Antonina Okuta as referenced in this study contends that
“the principal source of contradiction amongst the government’s various reports is that no link was made with the context in which the post-election crimes were committed…. Instructively, Kenya 2007 post-election violence did not result in a substantial or complete break-down of structures, yet the data was hard to come by. Another compounding factor was that the limited proceedings that did take place were not for international crimes, but ordinary ones.”
By no means would the investigations and prosecutions carried in Kenya before the ICC intervention have met an Article 17 standard, but a reflection of this situation results in the question: Could positive complementarity better fit as a prosecutorial strategy in a singular case as opposed to an overarching principle? The study also found that the Court’s early admissibility jurisprudence also contributed to the diminishing of plural processes to justice. The study explained
“the court has followed a relatively strict approach in its admissibility decisions, suggesting that a state’s domestic proceedings must largely mirror court proceedings in order to successfully retain (or assert) control over them. The application of this test has been even stricter when brought by an accused under Article 19(2)(a). Meanwhile, the court’s jurisprudence on ‘positive’ complementarity remains thin and underdeveloped.”
It is not surprising, therefore, that questions emerged amongst victims in the course of the case of there being lesser victims and greater victims on account of their cases not being characterized as “Crimes against Humanity” or not after admission of the Kenyan cases. This notion was further propounded unfortunately by the categorization of victims of the case and victims of the situation in the course of the case.

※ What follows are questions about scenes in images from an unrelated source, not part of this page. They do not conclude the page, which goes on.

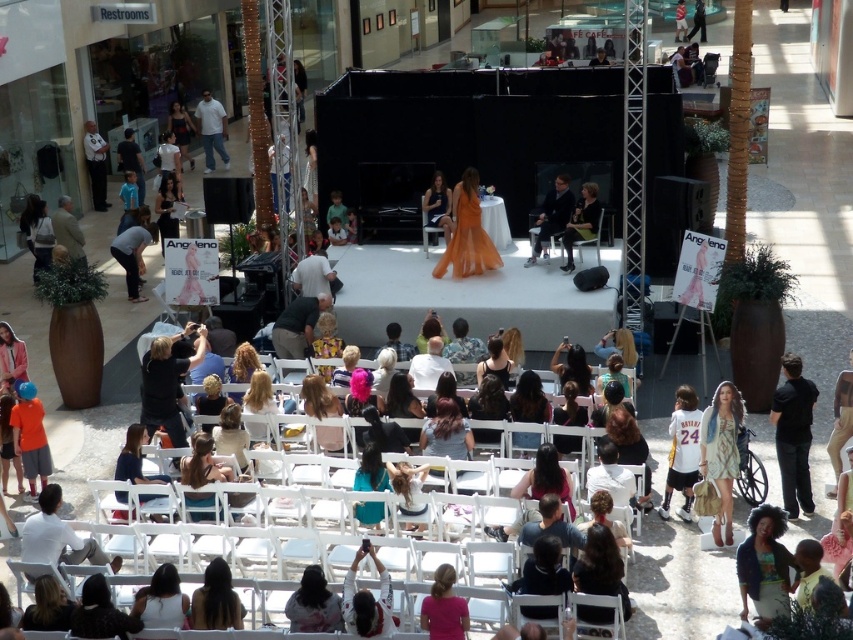
Question: In this image, where is orange cotton shirt at lower left located relative to matte black dress at center?

Choices:
 (A) above
 (B) below

Answer: (B)

Question: Which object is the farthest from the black cotton shirt at lower right?

Choices:
 (A) matte black jacket at lower right
 (B) pink fabric dress at lower center

Answer: (B)

Question: Is white jersey at center further to camera compared to matte black dress at center?

Choices:
 (A) yes
 (B) no

Answer: (B)

Question: Which object appears farthest from the camera in this image?

Choices:
 (A) matte black dress at center
 (B) white jersey at center
 (C) white fabric dress at center

Answer: (A)

Question: Is orange chiffon dress at center bigger than white jersey at center?

Choices:
 (A) yes
 (B) no

Answer: (A)

Question: Which object appears closest to the camera in this image?

Choices:
 (A) matte black dress at center
 (B) white fabric dress at center

Answer: (B)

Should there be development of guiding principles on the application of this version of complementarity or it its strength its versatility?
This book has left no doubt about the critical role played by private actors and organizations in ensuring the realization of complementarity. It has also made it clear that these “norm entrepreneurs are both shapers of the normative content shaped by it.
“In this sense, as Emily Haslam has elsewhere argued, civil society organizations are both object and subject of the court’s ‘catalytic effect’. They seek to expand complementarity’s normative influence, while having themselves been transformed by it.”
As such it behooves the Court or OTP to provide a structure or prism through which this positive complementarity is to be interpreted by other actors. This may be critical in-order to protect the sanctity of the courts proceedings and thereby protect its legitimacy as well as protect the non- state actors from backlash. Legitimacy of an institution is derived from the fairness of its procedures, processes and decisions, as well as an assessment of the professionalism of the Court’s staff. (M. deGuzman, Gravity and the Legitimacy of the International Criminal Court) and in the case of the ICC where it is intervening in cases where the potential accused have political clout not just nationally but regionally, there is perhaps need to protect the court from that level of politicization and “murk raking“. Indeed, whilst the study acknowledges that “in all aspects of the ICC’s work, law and politics are inseparable” in the wake of its intervention in very politically charged contexts, the Kenyan case is instructing on how to the court.
In closing, this is an excellent most enlightening study which interrogates and causes us to interrogate the complementarity principle not as an intrinsically progressive doctrine, as Pascal Kambale puts it, but one that must be questioned in order to understand its drivers and perhaps detractors.
Kambale says, “If complementarity allows the ICC to project its proverbial shadow, this book urges us to consider the source of its light.”